EV recharge time starts to creep into the cons of ownership. Compared to gasoline and diesel engines EV has much longer refuel times with Fuel economy stating that “fully recharging the battery pack can take 3 to 12 hours.
Even a ‘fast charge’ to 80% capacity can take 30 minutes. Most users will plug their EV in at night in order to have a full charge in the mornings.
Despite this drawback, EV charging stations are starting to become more common around the United States.
The U.S. Department of Energy claims that there are more than 46,000 alternative fueling stations within the United States.
Sobieski gives an honest answer on what potential EV buyers can expect to pay in electricity to recharge an EV from their home.
“... $6-8 a charge once a week so approximately $32 a month. A lot better than those gas prices right now," Sobieski says.
Range anxiety can be a big concern when it comes to EV ownership.
“The problem with range is when people want to travel across state lines or drive across the country," says Compere. "Tesla has built the SuperCharger Network for just this need. Some people routinely drive multi-thousand mile trips and plan around the SuperCharger Network.”
Tesla’s SuperCharger Network consists of 30,000+ SuperChargers globally and claims a recharge of up to 200 miles is attainable in just 15 minutes of charging.
How sustainable are EVs?
Sustainability can be defined as development that meets the needs of the present without compromising the ability of future generations to meet their own needs.
For cars this means finding energy sources that aren’t using up the earth’s resources and can be done indefinitely, explains EM specialist Ethan Owens.
“For energy that means things like solar. For plastics and other materials that depend on fossil fuels as a starting point, it’s finding alternatives such as recycling, plant based oils, etc.,” he adds.
So how sustainable are EVs?
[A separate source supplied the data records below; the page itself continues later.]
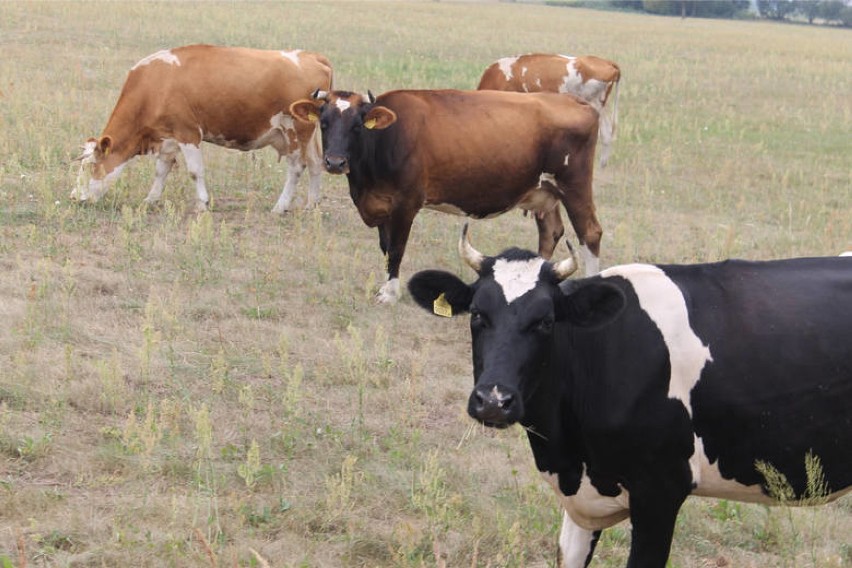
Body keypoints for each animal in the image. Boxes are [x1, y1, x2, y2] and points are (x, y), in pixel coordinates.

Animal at [73, 44, 332, 213]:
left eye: (92, 166)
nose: (75, 198)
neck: (156, 84)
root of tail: (312, 57)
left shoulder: (188, 133)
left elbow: (195, 171)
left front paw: (202, 204)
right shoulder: (168, 137)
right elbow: (161, 170)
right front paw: (150, 200)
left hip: (295, 131)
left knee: (296, 167)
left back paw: (280, 206)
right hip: (308, 134)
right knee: (315, 164)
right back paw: (311, 204)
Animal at [290, 89, 604, 302]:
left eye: (357, 125)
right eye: (324, 122)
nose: (335, 162)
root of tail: (575, 100)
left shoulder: (406, 203)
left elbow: (397, 248)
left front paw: (390, 293)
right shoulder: (382, 203)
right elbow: (385, 246)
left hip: (574, 185)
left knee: (590, 233)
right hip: (544, 191)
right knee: (551, 231)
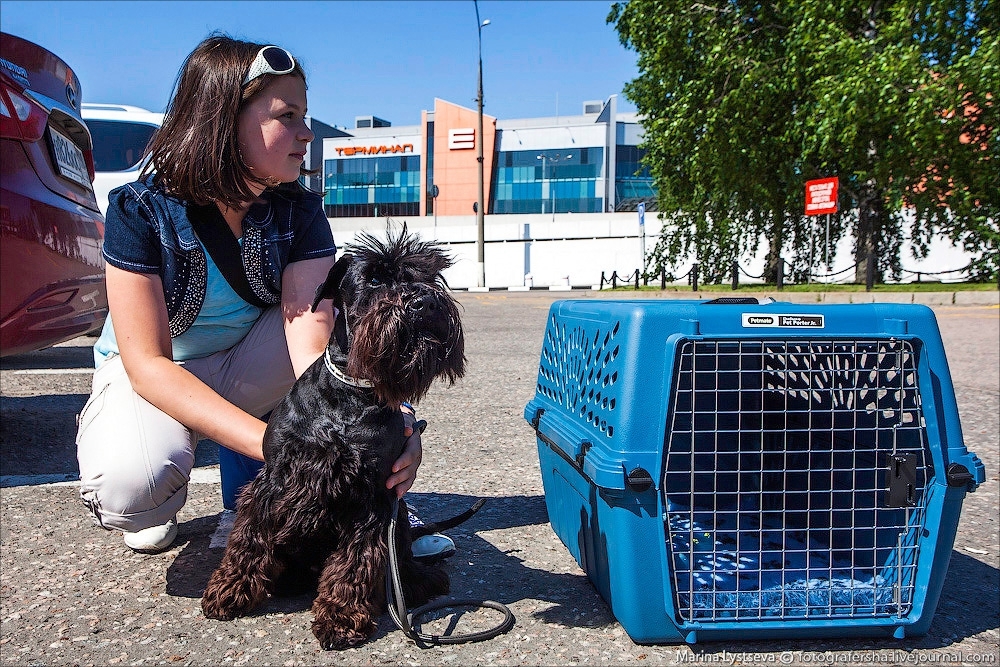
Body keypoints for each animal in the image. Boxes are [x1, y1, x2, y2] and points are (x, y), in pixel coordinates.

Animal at [205, 227, 470, 648]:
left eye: (429, 276)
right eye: (374, 279)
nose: (424, 301)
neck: (350, 396)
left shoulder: (372, 497)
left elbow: (354, 561)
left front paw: (341, 616)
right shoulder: (274, 480)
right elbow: (249, 536)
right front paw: (230, 589)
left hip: (398, 524)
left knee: (402, 563)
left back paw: (417, 583)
The vehicle itself is not the issue, but rather the battery that powers the vehicle, and currently the batteries are not sustainable.
“Batteries require lots of nickel and cobalt, which are almost entirely mined and therefore can run out,” Owens said, adding that recycling EV batteries isn’t a thing yet since it’s cheaper to buy the raw materials and make new ones. “There are also battery chemistries that aren’t as efficient, but don't rely on expensive materials.”
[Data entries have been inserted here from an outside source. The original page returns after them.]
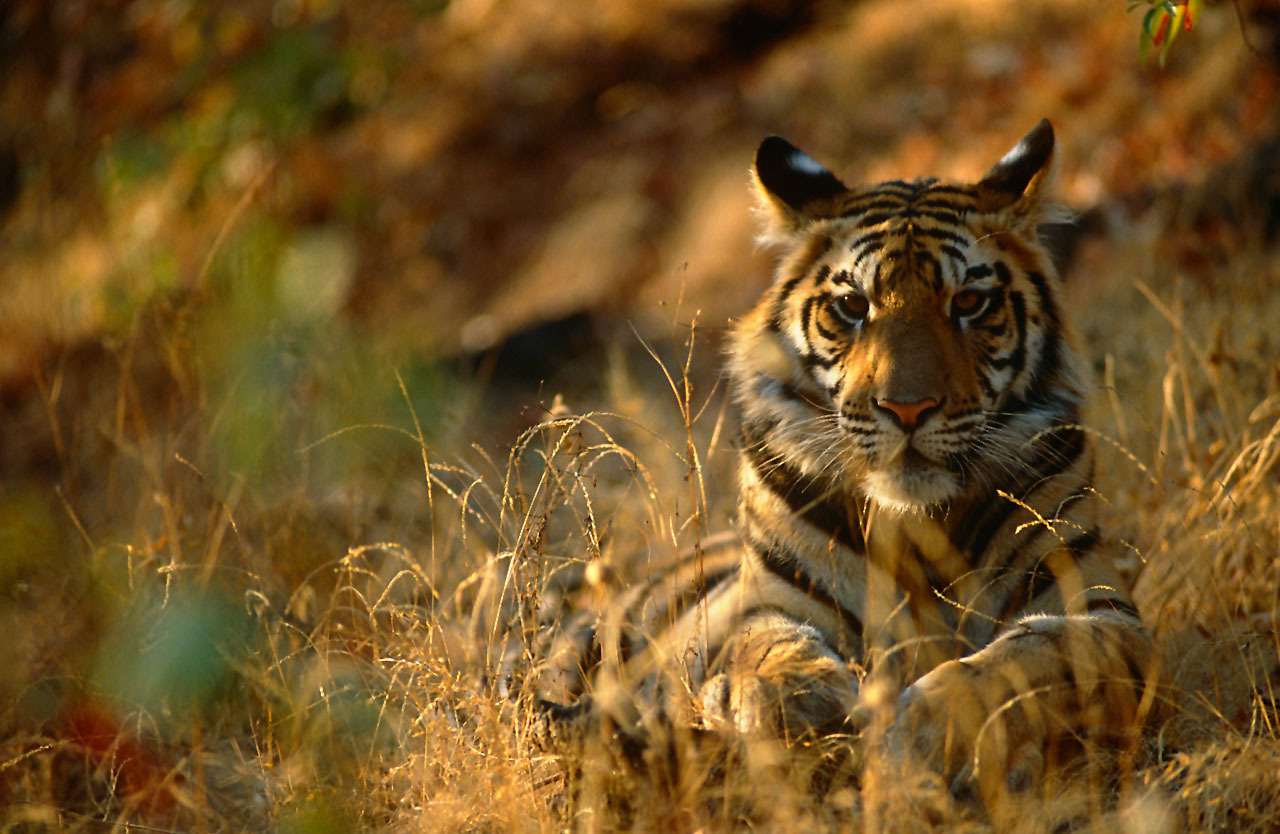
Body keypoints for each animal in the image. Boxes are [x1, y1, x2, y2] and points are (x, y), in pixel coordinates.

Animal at [501, 118, 1162, 808]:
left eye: (969, 303)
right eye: (853, 306)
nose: (907, 408)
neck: (918, 524)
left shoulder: (1104, 612)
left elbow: (1031, 658)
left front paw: (924, 730)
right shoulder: (771, 602)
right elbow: (765, 651)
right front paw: (802, 709)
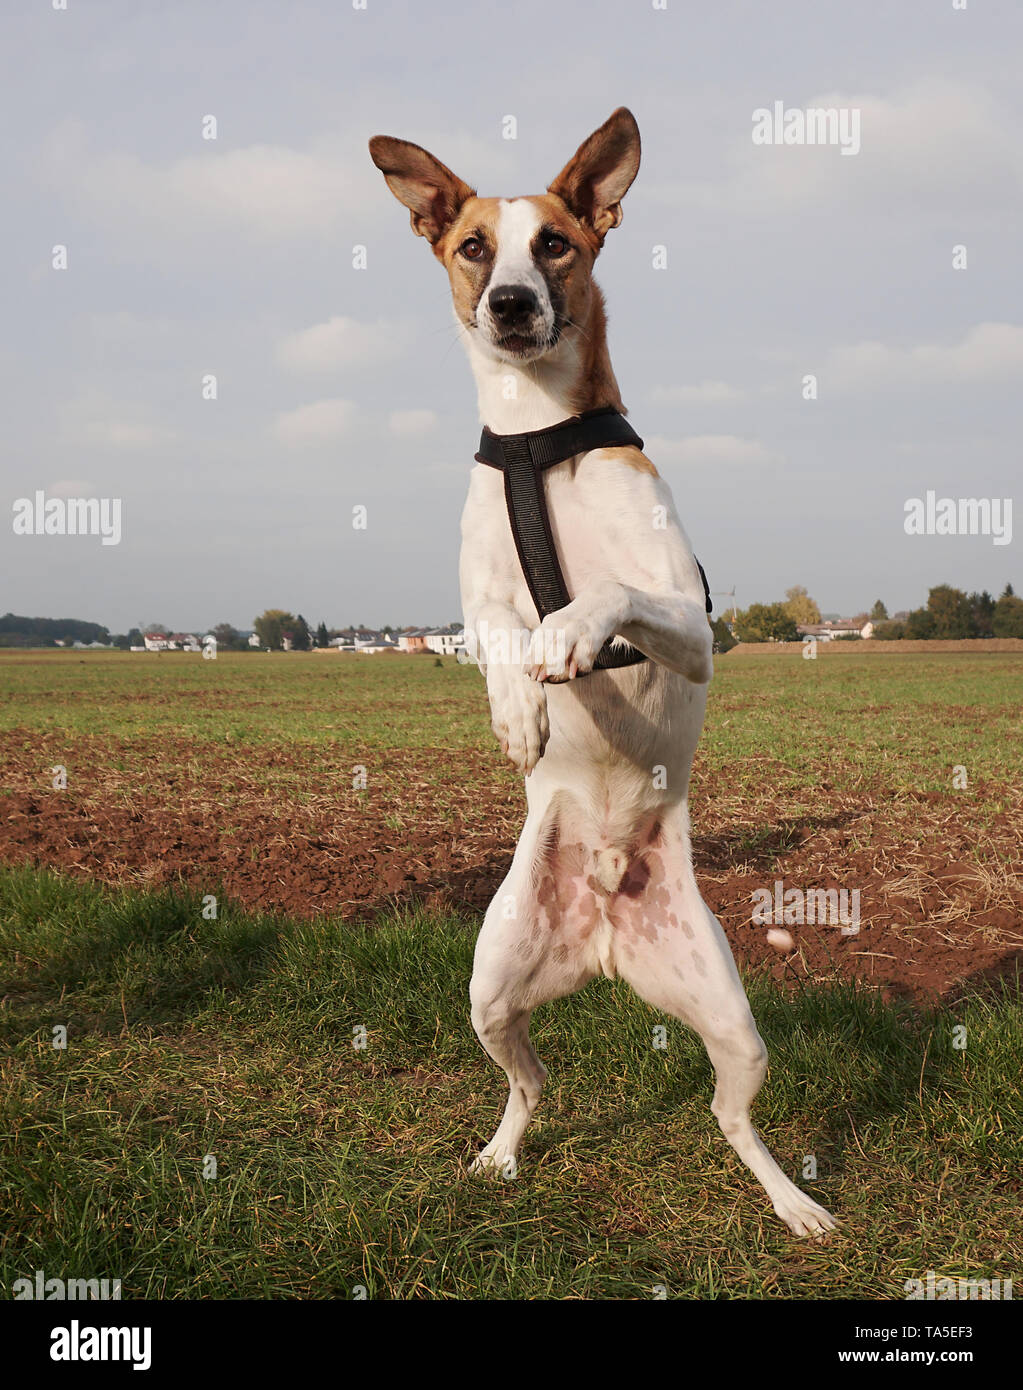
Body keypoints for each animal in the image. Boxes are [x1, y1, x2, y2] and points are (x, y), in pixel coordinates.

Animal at [372, 111, 833, 1239]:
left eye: (556, 244)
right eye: (473, 248)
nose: (510, 304)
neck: (541, 437)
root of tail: (610, 927)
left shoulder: (691, 620)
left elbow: (608, 598)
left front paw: (571, 639)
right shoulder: (478, 596)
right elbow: (499, 631)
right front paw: (518, 714)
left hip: (734, 1024)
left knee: (731, 1120)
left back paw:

Although these vehicles are not at a point where they can be labeled truly sustainable, EV is still making strides in the right direction.
Owens explains how EVs are more efficient since a gallon of gas put into a traditional ICE engine will not get someone as far as a gallon of gas turned into electricity at a power plant will for a Tesla.
And the need for a reduced carbon footprint means it’s worthwhile to keep figuring this out.
“I think you need to measure it at the macro level,” Owens said. “One person buying an EV isn’t a meaningful thing, but a country making the decision to ban gas powered cars would be.”